Rev. Heikki Hausiku Ausiku (1944) is a Namibian politician who served as the Ambassador to Cuba (1991–1999). He is a member of South West Africa People's Organisation (SWAPO) party and was a member of the National Assembly of Namibia from 1989 to 1990. He was the former mayor of Nkurenkuru. He also served as a traditional councilor at Kwangali Traditional Authority in 2010. He was appointed as the special advisor to Sirkka Ausiku in 2014.

== Personal life ==
Rev. Heikki Hausiku Ausiku was born on April 23, 1944, in Nkurenkuru, South West Africa (present-day Namibia). Rev. Ausiku was a teacher at Nkurenkuru Lower Primary School in 1966. He married Martha Ngundo Ndara-Ausiku in 1970. He has nine children and 13 grandchildren. In 1973, the Lutheran Church ordained him as a pastor. He worked sporadically as the presiding pastor and associate pastor in three parishes, where he spent a lot of time. During his studies in the US from 1976 to 1979, he was assisting as a part-time pastor at St. James Lutheran Parish in Gettysburg, Pennsylvania. He was also Elcin Church's deputy circuit dean in Rundu Deanery, Kavango Region, from 1980 to 1981. From 1980 to 1990, he was the principal managing director of the Kavango Bible School of Elcin at Nkurenkuru.

== Education ==
He attended the Simanya, Nkurenkuru, Rupara (1958–1965) and Rundu Secondary School from 1967 to 1969. From 1970 to 1973, Lutheran Theological Seminary, Paulinum, Otjimbingue, Namibia. Did a Diploma in Theology (1970–73), Evangelical Lutheran Theological Seminary, Paulinum, Otjimbingwe,  Namibia.
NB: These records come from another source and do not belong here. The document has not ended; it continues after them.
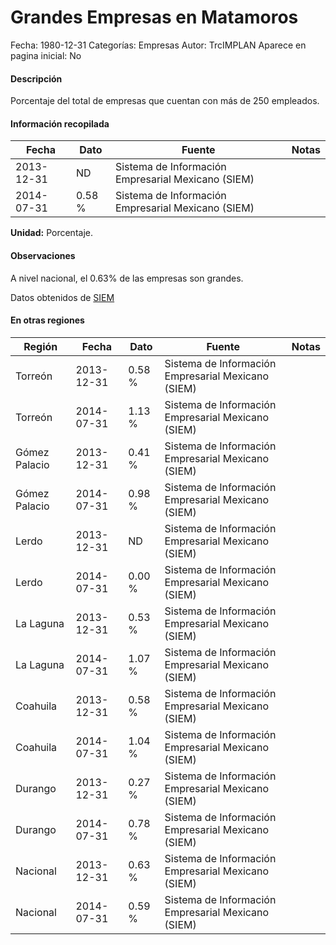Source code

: Grandes Empresas en Matamoros
=====

Fecha: 1980-12-31
Categorías: Empresas
Autor: TrcIMPLAN
Aparece en pagina inicial: No

#### Descripción

Porcentaje del total de empresas que cuentan con más de 250 empleados.

#### Información recopilada

<table class="table table-hover table-bordered matriz">
<thead>
<tr>
<th>Fecha</th>
<th>Dato</th>
<th>Fuente</th>
<th>Notas</th>
</tr>
</thead>
<tbody>
<tr>
<td>2013-12-31</td>
<td class="centrado">ND</td>
<td>Sistema de Información Empresarial Mexicano (SIEM)</td>
<td></td>
</tr>
<tr>
<td>2014-07-31</td>
<td class="derecha">0.58 %</td>
<td>Sistema de Información Empresarial Mexicano (SIEM)</td>
<td></td>
</tr>
</tbody>
</table>

<b>Unidad:</b> Porcentaje.

#### Observaciones

A nivel nacional, el 0.63% de las empresas son grandes.

Datos obtenidos de [SIEM](http://www.siem.gob.mx/siem/estadisticas/EstadoTamanoPublico.asp?p=1)


#### En otras regiones

<table class="table table-hover table-bordered matriz">
<thead>
<tr>
<th>Región</th>
<th>Fecha</th>
<th>Dato</th>
<th>Fuente</th>
<th>Notas</th>
</tr>
</thead>
<tbody>
<tr>
<td>Torreón</td>
<td>2013-12-31</td>
<td class="derecha">0.58 %</td>
<td>Sistema de Información Empresarial Mexicano (SIEM)</td>
<td></td>
</tr>
<tr>
<td>Torreón</td>
<td>2014-07-31</td>
<td class="derecha">1.13 %</td>
<td>Sistema de Información Empresarial Mexicano (SIEM)</td>
<td></td>
</tr>
<tr>
<td>Gómez Palacio</td>
<td>2013-12-31</td>
<td class="derecha">0.41 %</td>
<td>Sistema de Información Empresarial Mexicano (SIEM)</td>
<td></td>
</tr>
<tr>
<td>Gómez Palacio</td>
<td>2014-07-31</td>
<td class="derecha">0.98 %</td>
<td>Sistema de Información Empresarial Mexicano (SIEM)</td>
<td></td>
</tr>
<tr>
<td>Lerdo</td>
<td>2013-12-31</td>
<td class="centrado">ND</td>
<td>Sistema de Información Empresarial Mexicano (SIEM)</td>
<td></td>
</tr>
<tr>
<td>Lerdo</td>
<td>2014-07-31</td>
<td class="derecha">0.00 %</td>
<td>Sistema de Información Empresarial Mexicano (SIEM)</td>
<td></td>
</tr>
<tr>
<td>La Laguna</td>
<td>2013-12-31</td>
<td class="derecha">0.53 %</td>
<td>Sistema de Información Empresarial Mexicano (SIEM)</td>
<td></td>
</tr>
<tr>
<td>La Laguna</td>
<td>2014-07-31</td>
<td class="derecha">1.07 %</td>
<td>Sistema de Información Empresarial Mexicano (SIEM)</td>
<td></td>
</tr>
<tr>
<td>Coahuila</td>
<td>2013-12-31</td>
<td class="derecha">0.58 %</td>
<td>Sistema de Información Empresarial Mexicano (SIEM)</td>
<td></td>
</tr>
<tr>
<td>Coahuila</td>
<td>2014-07-31</td>
<td class="derecha">1.04 %</td>
<td>Sistema de Información Empresarial Mexicano (SIEM)</td>
<td></td>
</tr>
<tr>
<td>Durango</td>
<td>2013-12-31</td>
<td class="derecha">0.27 %</td>
<td>Sistema de Información Empresarial Mexicano (SIEM)</td>
<td></td>
</tr>
<tr>
<td>Durango</td>
<td>2014-07-31</td>
<td class="derecha">0.78 %</td>
<td>Sistema de Información Empresarial Mexicano (SIEM)</td>
<td></td>
</tr>
<tr>
<td>Nacional</td>
<td>2013-12-31</td>
<td class="derecha">0.63 %</td>
<td>Sistema de Información Empresarial Mexicano (SIEM)</td>
<td></td>
</tr>
<tr>
<td>Nacional</td>
<td>2014-07-31</td>
<td class="derecha">0.59 %</td>
<td>Sistema de Información Empresarial Mexicano (SIEM)</td>
<td></td>
</tr>
</tbody>
</table>

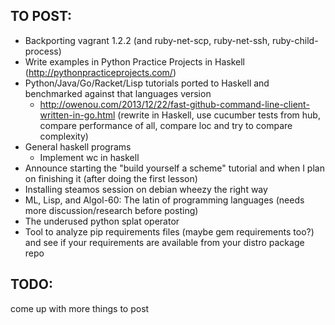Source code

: ## TO POST:
- Backporting vagrant 1.2.2 (and ruby-net-scp, ruby-net-ssh, ruby-child-process)
- Write examples in Python Practice Projects in Haskell (http://pythonpracticeprojects.com/)
- Python/Java/Go/Racket/Lisp tutorials ported to Haskell and benchmarked against that languages version
  - http://owenou.com/2013/12/22/fast-github-command-line-client-written-in-go.html (rewrite in Haskell, use cucumber tests from hub, compare performance of all, compare loc and try to compare complexity)
- General haskell programs
  - Implement wc in haskell
- Announce starting the "build yourself a scheme" tutorial and when I plan on finishing it (after doing the first lesson)
- Installing steamos session on debian wheezy the right way
- ML, Lisp, and Algol-60: The latin of programming languages (needs more discussion/research before posting)
- The underused python splat operator
- Tool to analyze pip requirements files (maybe gem requirements too?) and see if your requirements are available from your distro package repo


## TODO:
come up with more things to post
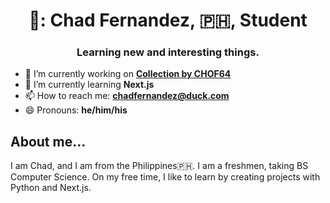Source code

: <h1 align="center">👋: Chad Fernandez, 🇵🇭, Student</h1>
<h3 align="center">Learning new and interesting things.</h3>

- 🔭 I’m currently working on [**Collection by CHOF64**](www.github.com/chof64/collection-by-chof64)
- 🌱 I’m currently learning **Next.js**
- 📫 How to reach me: [**chadfernandez@duck.com**](mailto:chadfernandez@duck.com)
- 😄 Pronouns: **he/him/his**


## About me...
I am Chad, and I am from the Philippines🇵🇭. I am a freshmen, taking BS Computer Science. On my free time, I like to learn by creating projects with Python and Next.js.



<!--
**chof64/chof64** is a ✨ _special_ ✨ repository because its `README.md` (this file) appears on your GitHub profile.

Here are some ideas to get you started:

- 🔭 I’m currently working on ...
- 🌱 I’m currently learning ...
- 👯 I’m looking to collaborate on ...
- 🤔 I’m looking for help with ...
- 💬 Ask me about ...
- 📫 How to reach me: ...
- 😄 Pronouns: ...
- ⚡ Fun fact: ...
-->
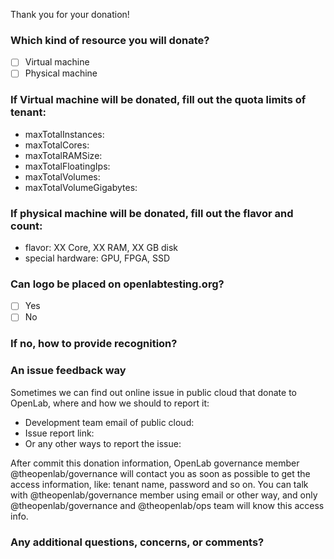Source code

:Thank you for your donation!

### Which kind of resource you will donate?
- [ ] Virtual machine    
- [ ] Physical machine

### If Virtual machine will be donated, fill out the quota limits of tenant:
  * maxTotalInstances:
  * maxTotalCores:
  * maxTotalRAMSize:
  * maxTotalFloatingIps:
  * maxTotalVolumes:
  * maxTotalVolumeGigabytes:

### If physical machine will be donated, fill out the flavor and count:
  * flavor: XX Core, XX RAM, XX GB disk
  * special hardware: GPU, FPGA, SSD

### Can logo be placed on openlabtesting.org?
- [ ] Yes
- [ ] No

### If no, how to provide recognition?

### An issue feedback way
Sometimes we can find out online issue in public cloud that donate to OpenLab, where and how we should to report it:
* Development team email of public cloud:
* Issue report link:
* Or any other ways to report the issue:

After commit this donation information, OpenLab governance member @theopenlab/governance will contact you as soon as possible to get the access information, like: tenant name, password and so on. You can talk with @theopenlab/governance member using email or other way, and only @theopenlab/governance and @theopenlab/ops team will know this access info.

### Any additional questions, concerns, or comments?
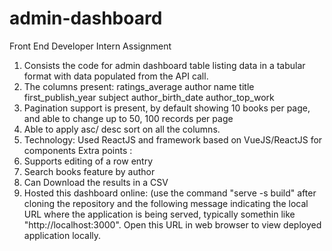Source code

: # admin-dashboard
Front End Developer Intern Assignment
1. Consists the code for admin dashboard table listing data in a tabular format with data  populated from the API call.
2. The columns present:
   ratings_average
   author name
   title
   first_publish_year
   subject
author_birth_date
author_top_work
3. Pagination support is present, by default showing 10 books per page, and
 able to change up to 50, 100 records per page
4. Able to apply asc/ desc sort on all the columns.
5. Technology: Used ReactJS and  framework based on
VueJS/ReactJS for components
   Extra points :
1. Supports editing of a row entry
2. Search books feature by author
3. Can Download the results in a CSV
4. Hosted this dashboard online:
   (use the command "serve -s build" after cloning the repository and the following message indicating the local URL where the
   application is being served, typically somethin like "http://localhost:3000". Open this URL in  web browser to view  deployed application locally.
   
   
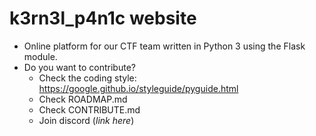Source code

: k3rn3l_p4n1c website
===
* Online platform for our CTF team written in Python 3 using the Flask module.
* Do you want to contribute?
    * Check the coding style: https://google.github.io/styleguide/pyguide.html
    * Check ROADMAP.md
    * Check CONTRIBUTE.md
    * Join discord (*link here*)
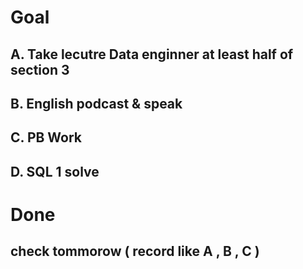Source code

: # Goal
## A. Take lecutre Data enginner at least half of section 3
## B. English podcast & speak
## C. PB Work 
## D. SQL 1 solve

# Done
## check tommorow ( record like A , B , C )
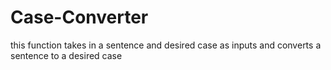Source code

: # Case-Converter
this function takes in a sentence and desired case as inputs and converts a sentence to a desired case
Diploma in Spanish (1997) Centre for Languages and Computers for Foreigners  "Jose Marti" Institute, Havana, Cuba. Certificate in Computer Literacy (1998), Centre for Languages and Computer "Jose Marti" Institute, Havana, Cuba. Diploma in 'Understanding Modern China Program' Foreign Affairs College of China, September and November.

== Political career ==
Rev. Ausiku was detained when the People's Liberation Army of Namibia (PLAN) operations were in the Kavango Region from 1980 until 1983. He was one of the 72 elected delegates that constituted the First Constituent National Assembly of Namibia from 1989 to 1990. He was appointed as a traditional councillor at Kwangali Traditional Authority and was the first mayor of Nkurenkuru from 2006 to 2010. In 2014, President Hifikepunye Pohamba appointed him to serve as Sirkka Ausiku's special advisor.